Como olha para a evolução do partido desde que foi formado em 2002?
Segundo a lei que entrou em vigor em 2002, precisávamos de 1500 apoiantes para formar um partido. O PST nasceu e legalizou-se naquela altura. Nas eleições de 2002, o partido registou-se para disputar as eleições, segundo o regulamento da United Nation Transitional Administration in East Timor (UNTAET). Em 2005, estabeleceu-se a lei dos partidos. Os novos partidos registaram-se e o PST continuou. Nesta fase, os partidos precisavam de 20 mil apoiantes. A lei define que se os novos partidos não competem nas eleições durante cinco anos, o partido acaba. Isso foi o fim para muitos partidos que não cumpriram esta lei. O PST sobreviveu sempre, com assentos parlamentares ou não, não nos importamos, faz parte do jogo eleitoral.
O Estado fala sobre o seu papel na sociedade civil, mas esquece-se que os partidos políticos também são parte da sociedade civil. Os partidos políticos competem nas eleições, se não ganham, a Constituição permite que continuem a denunciar os problemas sociais, políticos e económicos. O problema é que o Estado não investe no fortalecimento das instituições partidárias, provocando a desigualdade social e económica entre os partidos. Alguns têm condições financeiras, porque têm poder no Governo e no Parlamento, recebem a subvenção eleitoral e outros benefícios. Na corrida às eleições, há desigualdades políticas. Alguns partidos competem sem condições, e outros têm condições oferecidas pelo próprio Estado. Se o PST ganhar, vai combater esta desigualdade. Se a democracia funciona, o Estado tem de investir no fortalecimento dos partidos políticos e na formação sobre o processo e o funcionamento do Estado. Os membros dos partidos que se candidatam a ser deputados têm de conhecer o processo legislativo, assim como os candidatos a ministro têm de conhecer o processo executivo.

“Os políticos usam o povo que vende na beira da estrada para ganharem votos e depois de ganharem, fazem leis e políticas contra esse mesmo povo”

Como funciona, no seu entender, a democracia?
O sistema democrático de hoje é mais eleitoral. Depois de votar, os que ganham, não conseguem transportar as aspirações do povo para o órgão legislativo. Muitas vezes, o parlamento elabora leis que contradizem as pretensões dos eleitorados e os políticos usam o povo que vende na beira da estrada para ganharem votos e depois de ganharem, fazem leis e políticas contra esse mesmo povo. Ora, isto gera injustiça social, económica e cultural. Depois das eleições, os cidadãos que votam não podem controlar o poder. Então, temos derever o funcionamento do sistema democrático. O PST, se ganhar, vai cumprir o que prometeu ao seu eleitorado.

------------

_Problema proposto A_
Segundo a página, de quantos apoiantes se precisava para formar um partido com a lei que entrou em vigor em 2002?

------------

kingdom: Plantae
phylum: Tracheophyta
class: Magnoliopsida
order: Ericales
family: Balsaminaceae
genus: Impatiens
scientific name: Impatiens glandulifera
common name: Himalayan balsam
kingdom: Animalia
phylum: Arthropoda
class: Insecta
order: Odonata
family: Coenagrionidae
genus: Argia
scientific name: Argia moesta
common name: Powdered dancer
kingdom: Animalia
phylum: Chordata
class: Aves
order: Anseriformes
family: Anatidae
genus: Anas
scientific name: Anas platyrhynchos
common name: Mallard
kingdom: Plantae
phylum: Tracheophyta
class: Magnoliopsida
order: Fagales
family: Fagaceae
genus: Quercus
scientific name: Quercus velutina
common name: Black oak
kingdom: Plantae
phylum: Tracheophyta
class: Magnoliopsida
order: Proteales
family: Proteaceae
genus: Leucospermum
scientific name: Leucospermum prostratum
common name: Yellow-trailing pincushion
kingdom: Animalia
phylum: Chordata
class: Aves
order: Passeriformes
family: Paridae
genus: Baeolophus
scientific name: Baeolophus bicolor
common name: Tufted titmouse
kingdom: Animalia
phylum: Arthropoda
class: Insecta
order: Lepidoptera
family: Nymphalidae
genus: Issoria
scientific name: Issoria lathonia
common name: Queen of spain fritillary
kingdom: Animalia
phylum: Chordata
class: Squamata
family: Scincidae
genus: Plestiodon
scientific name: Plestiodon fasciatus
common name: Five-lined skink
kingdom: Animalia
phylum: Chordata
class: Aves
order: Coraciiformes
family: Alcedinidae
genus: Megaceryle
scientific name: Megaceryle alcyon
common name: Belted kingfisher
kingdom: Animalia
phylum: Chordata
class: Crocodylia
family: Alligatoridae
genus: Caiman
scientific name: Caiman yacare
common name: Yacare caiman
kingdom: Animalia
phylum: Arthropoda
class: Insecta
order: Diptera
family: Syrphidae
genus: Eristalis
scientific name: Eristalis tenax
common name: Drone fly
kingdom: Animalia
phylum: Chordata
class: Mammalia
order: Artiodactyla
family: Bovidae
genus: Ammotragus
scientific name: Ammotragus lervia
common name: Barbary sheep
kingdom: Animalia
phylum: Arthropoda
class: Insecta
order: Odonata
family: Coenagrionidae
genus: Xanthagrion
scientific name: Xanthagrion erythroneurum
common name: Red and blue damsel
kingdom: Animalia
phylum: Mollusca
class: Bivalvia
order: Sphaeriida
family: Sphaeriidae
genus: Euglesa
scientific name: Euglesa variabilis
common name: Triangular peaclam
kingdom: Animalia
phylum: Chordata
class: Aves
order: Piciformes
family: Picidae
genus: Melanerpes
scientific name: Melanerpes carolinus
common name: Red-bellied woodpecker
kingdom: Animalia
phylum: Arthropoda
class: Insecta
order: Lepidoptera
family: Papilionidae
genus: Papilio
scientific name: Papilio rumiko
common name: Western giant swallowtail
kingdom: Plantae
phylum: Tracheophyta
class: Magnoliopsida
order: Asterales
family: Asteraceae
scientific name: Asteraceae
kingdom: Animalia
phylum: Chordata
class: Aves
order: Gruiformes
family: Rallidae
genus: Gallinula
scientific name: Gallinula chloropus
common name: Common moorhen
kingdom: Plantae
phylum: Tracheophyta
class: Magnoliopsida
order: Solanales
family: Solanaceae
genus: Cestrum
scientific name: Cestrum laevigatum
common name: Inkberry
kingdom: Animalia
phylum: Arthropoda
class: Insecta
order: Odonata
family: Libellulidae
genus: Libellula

------------

_Problema proposto B_
Altera, por favor, o trecho dos registos que vai da linha com "family: Asteraceae" até ao fim dos registos, substituindo "genus" por "género" e deixando tudo o resto igual. Apresenta só esse trecho.

_Resposta à tarefa A_
Precisava-se de 1500 apoiantes.

_Resposta à tarefa B_
family: Asteraceae
scientific name: Asteraceae
kingdom: Animalia
phylum: Chordata
class: Aves
order: Gruiformes
family: Rallidae
género: Gallinula
scientific name: Gallinula chloropus
common name: Common moorhen
kingdom: Plantae
phylum: Tracheophyta
class: Magnoliopsida
order: Solanales
family: Solanaceae
género: Cestrum
scientific name: Cestrum laevigatum
common name: Inkberry
kingdom: Animalia
phylum: Arthropoda
class: Insecta
order: Odonata
family: Libellulidae
género: Libellula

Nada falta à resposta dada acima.